Transcribe the data underneath exactly. No images belong in your version.

....................

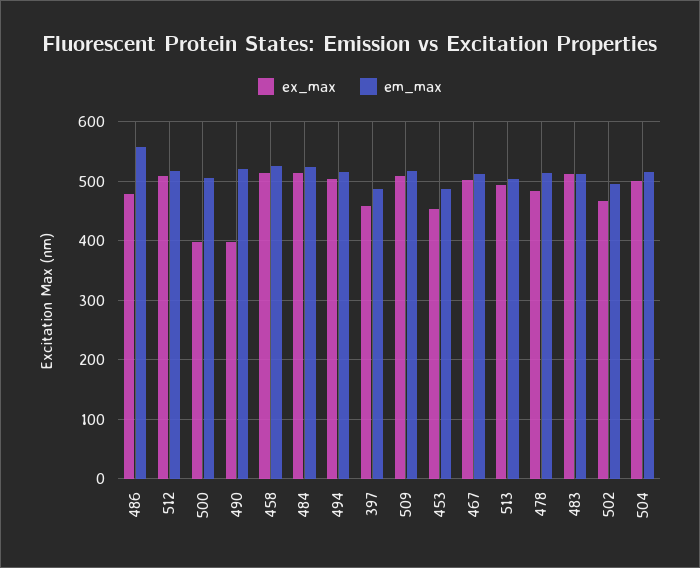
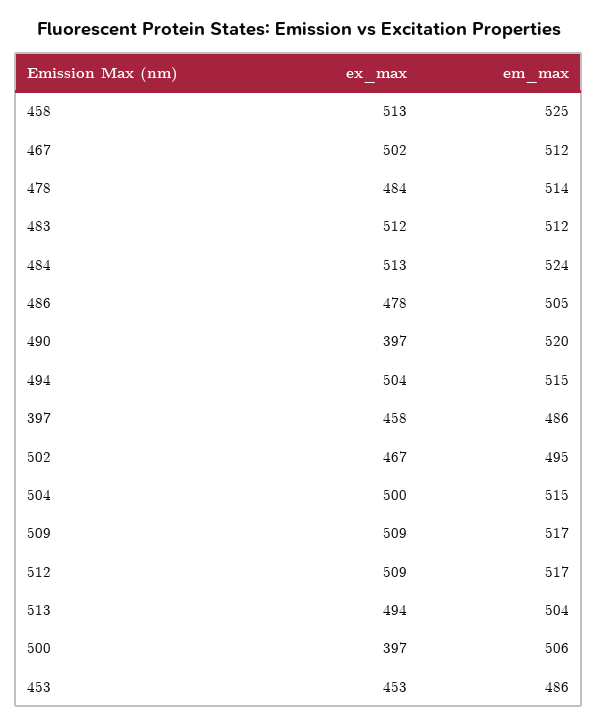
  {
    "ex_max": {
      "486": 478,
      "512": 509,
      "500": 397,
      "490": 397,
      "458": 513,
      "484": 513,
      "494": 504,
      "397": 458,
      "509": 509,
      "453": 453,
      "467": 502,
      "513": 494,
      "478": 484,
      "483": 512,
      "502": 467,
      "504": 500
    },
    "em_max": {
-     "486": 560,
+     "486": 505,
      "512": 517,
      "500": 506,
      "490": 520,
      "458": 525,
      "484": 524,
      "494": 515,
      "397": 486,
      "509": 517,
      "453": 486,
      "467": 512,
      "513": 504,
      "478": 514,
      "483": 512,
      "502": 495,
      "504": 515
    }
  }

....................

__EXERCISE SOLUTION__:
  {
    "ex_max": {
      "486": 478,
      "512": 509,
      "500": 397,
      "490": 397,
      "458": 513,
      "484": 513,
      "494": 504,
      "397": 458,
      "509": 509,
      "453": 453,
      "467": 502,
      "513": 494,
      "478": 484,
      "483": 512,
      "502": 467,
      "504": 500
    },
    "em_max": {
-     "486": 560,
+     "486": 505,
      "512": 517,
      "500": 506,
      "490": 520,
      "458": 525,
      "484": 524,
      "494": 515,
      "397": 486,
      "509": 517,
      "453": 486,
      "467": 512,
      "513": 504,
      "478": 514,
      "483": 512,
      "502": 495,
      "504": 515
    }
  }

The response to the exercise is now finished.